- **本文抜粋**:

Mansun日記 第2章 (1997年3月)

CUTE, INTELLIGENT, MISCHIEVOUS...AND DANGEROUS:

ミーハー座談会MANSUN篇

◆ (上機嫌でMansunを歌っている)♪ タララ、ランラン、ランララー、タララ‥‥ぎゃん!(乱入してきたその他3人が◆をつかまえる)
● つかまえた!
▲ 逃がすな!
◆ わー! なんなのよー!
▲ さあ、言え。何者なんだ、あいつらは?!
◆ あいつらって?
★ 観念して正直に吐いてしまいなさい。
◆ だから何を!?
● Mansunに決まってるじゃない。
◆ なんだ、だからリビューに書いたでしょ。Chesterから来た‥‥
▲ そんなんじゃなくて! どこであんなもの見つけてきたんだ?!
◆ だからそれもリビューに書いたって。もとはといえば、Suedeの‥‥
● じゃあ、あれはほんとなわけ? 顔買いであんなバンド見つけたわけ?
◆ 顔買いじゃないわよ。顔はぜんぜん好きじゃなかったんだから。
★ ◆の場合、むしろスーツで買ったようなもんじゃないですか?
● じゃ、スーツ買いであんなの見つけたわけ?!

◆ (だんだん事情が呑みこめてくる)ははあ、皆さん、気に入って頂けましたか。
▲ 気に入ったとかそんなもんじゃないよ。あれは10年に一度の大物だよ!
◆ いやー、そこまで言ってくださると‥‥
★ どうして? どっちかというとRicheyの失踪以来、私たち全員不幸につきまとわれてるのに、どうして◆だけそう恵まれてるわけ?

- **データ部分**:
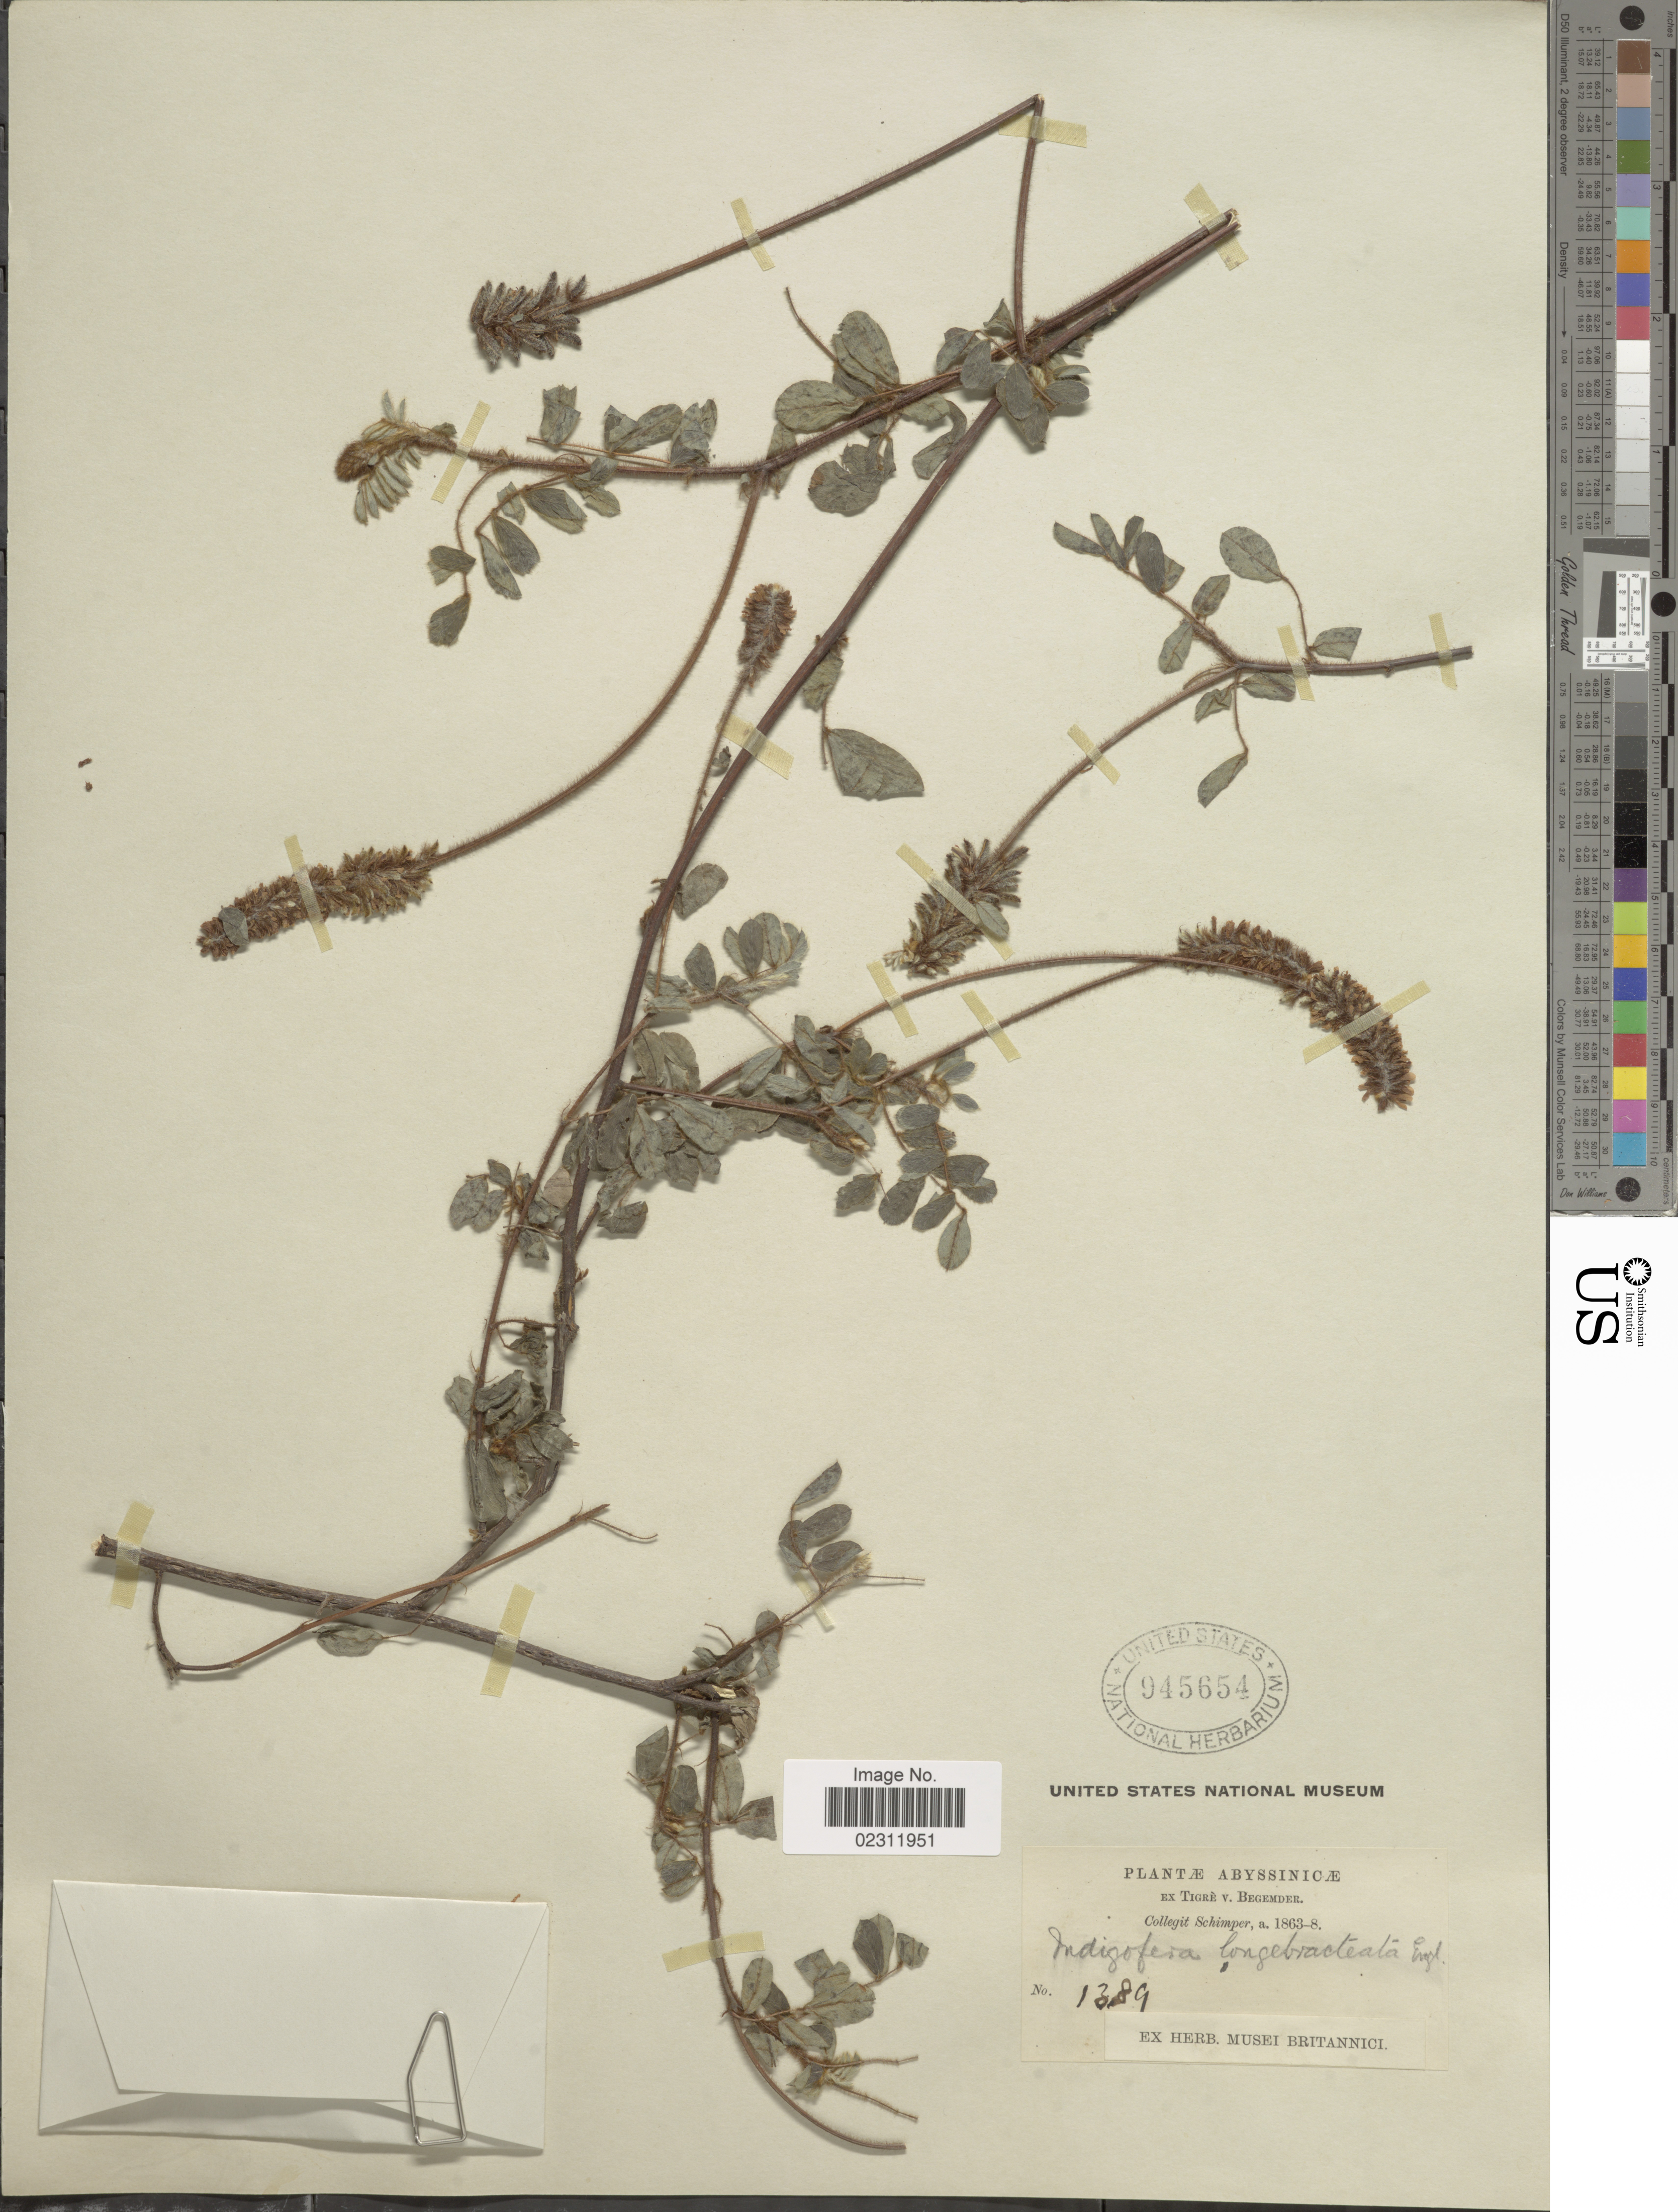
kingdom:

- **設問 A**:
Mansun座談会について、次の問いに答えてください。
(i) 冒頭で◆が上機嫌で歌っているのは誰の歌ですか?
(ii) ◆がリビューに書いたと言うMansunの出身地はどこですか?
(iii) ▲はMansunを何年に一度の大物だと言っていますか?
- **設問 B**:
Mansun座談会を、★の最後の発言の後から書き進めてください。

- **解答 A**:
(i) Mansun
(ii) Chester
(iii) 10年に一度

- **解答 B**:
● そう、Suedeだけでも身に余ると思うのに、Geneはいるし、Strangeloveはいるし、Menswearはいるし。ほとんど独り占めじゃない。
★ Bristolバンドも◆の担当じゃなかった? Manicsだって今じゃ▲と共有しているようなもんだし。
● Brettはあんなにかっこよくなっちゃうし、NeilとRichardはあんなにきれいだし、ぜったい不公平よ!
◆ 何も棚ボタで拾ったわけじゃない。ちゃんと私が見つけてきたんですからね。むしろ私の慧眼をほめてほしいね。
★ 慧眼たって、ルックスで選んでるだけじゃない。
◆ だからMansunはルックスなんか好きじゃないって。
● MMの写真見て買ったくせに。
★ 少なくともGeneとStrangeloveとMenswearは写真だけ見て買ってるよね。
◆ だったらBrettの慧眼と言い換えようか。だいたいBrettが推す新人は買って損はないね。私は彼の目利きに従ってるだけ。
▲ MansunとSuedeって関係あったっけ? Mansunの方がSuedeを崇拝してるのはわかったけど。
◆ MansunもSuedeのサポートをしてるということは、Brettも気に入っている証拠ではないか。
● あの男も気の多いやっちゃな。Strangeloveだけでも十分なのに。
◆ 最近じゃ「Brettに愛されたバンド」というのが、新人の売りのひとつになってるぐらいだ。
★ ツアーのサポーティング・アクトは、そのバンドがいちばん気に入っていてプッシュしたい新人を選ぶというのが、最近の定例になってるのよね。
◆ そう。これはショーケースとしてすごく参考になるし、新人育成の面でもいいことじゃない。特にSuedeは新人の発掘に熱心で、意外なところで情の厚さが見えたわね。こちらとしてもSuedeが推す新人なら間違いないというので安心できるし。
▲ ただ、そのバンドが好きだからといって、音楽的好みもいっしょとは限らないのが不思議なところ。それが証拠にManicsの好きな新人って、私にはちょっと‥‥
★ Mary Chainの時もそうだった。私とはまるで趣味が合わない。
● 「ロック系」はだめなのかね?
▲ だからこそSuedeとManicsの友情を不思議な友情だと思ったわけ。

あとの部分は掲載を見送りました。